I've just upgraded my shower screen to IMS 200IM on my pro500, and immediately i notice the puck is "wet"-er than before. just would like to find out, do you guys have similar "Problem"? altho its not a problem as I'm enjoying the shots even better, but just wonder why this condition happens.

P/S: I'm using the stock basket (still waiting for the IMS basket to arrive)

Thanks


----------



## Mrboots2u (May 10, 2013)

Has it impacted on the taste of the coffee


----------



## Dan430 (Apr 29, 2016)

Yes it did. same grind settings and same 17g of coffee same extraction time 25sec for 34ml. some notes of the taste were stronger than before, bold-er (full-er body) taste i would say.

buts it just leaves little water on puck which i did not see before on my old screen.

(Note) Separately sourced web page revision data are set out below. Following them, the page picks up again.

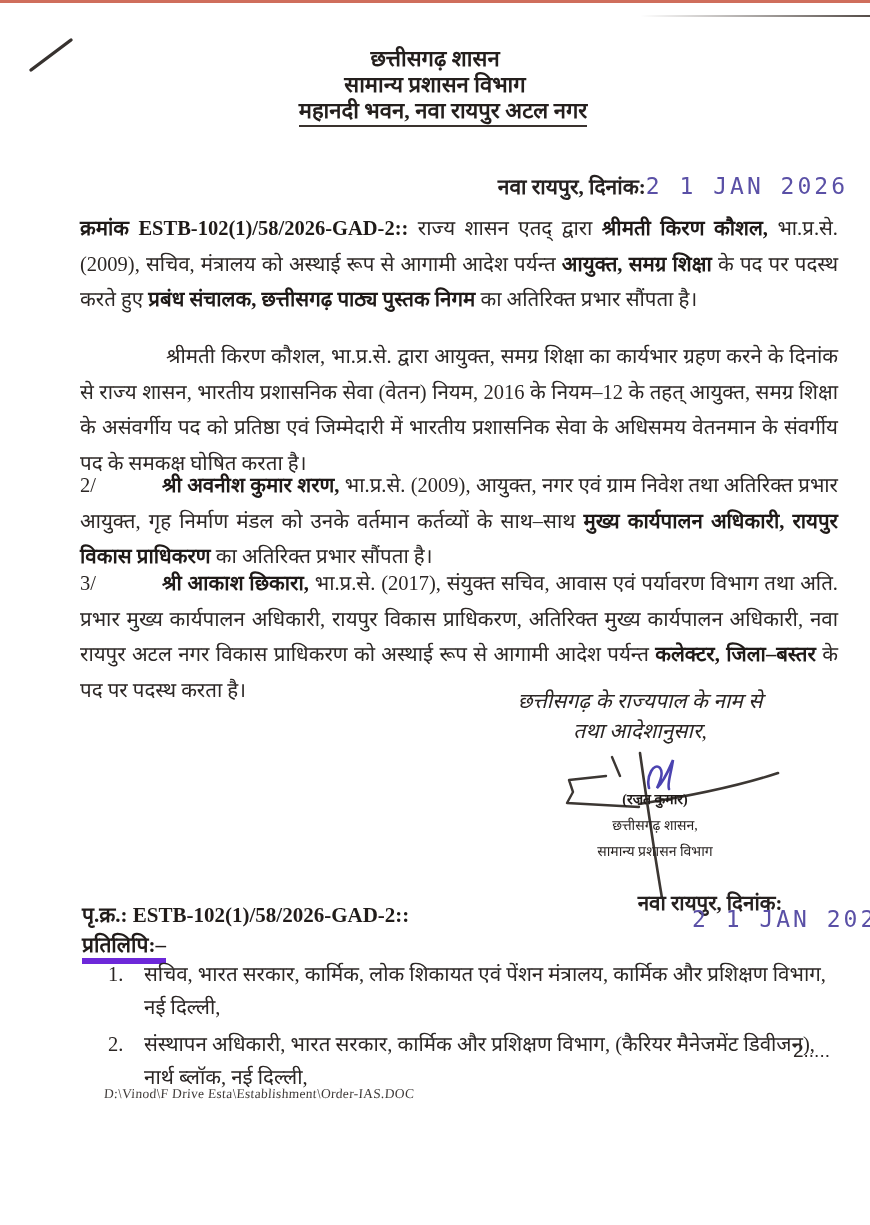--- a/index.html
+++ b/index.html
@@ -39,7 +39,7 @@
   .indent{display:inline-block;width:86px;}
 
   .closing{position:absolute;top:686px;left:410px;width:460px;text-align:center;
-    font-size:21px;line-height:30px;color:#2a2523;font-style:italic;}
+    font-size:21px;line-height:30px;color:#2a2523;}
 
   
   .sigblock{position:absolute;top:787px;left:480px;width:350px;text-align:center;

also when i "cool flush" with empty PF engaged i notice the brew gauge reads 1 bar higher than the old screen. (Possible finer holes and thus higher pressure)


----------



## Mrboots2u (May 10, 2013)

If the taste is good I wouldn't stress over a little water in the puck

https://baristahustle.com/for-a-good-puck/


----------



## Xpenno (Nov 12, 2012)

Wet pucks are usually caused by head space. The new shower screen might have altered it. I wouldn't worry about it.


----------



## Dan430 (Apr 29, 2016)

Great guys!! thanks for the tip on "Headspace" it indeed change puck outlook and taste.

i read a comment that says "you are making great espresso not great looking puck" So damn true. haha

but yes the IMS shower head needs "narrower" headspace for a great balanced shot. possibly because of the size of the holes.


----------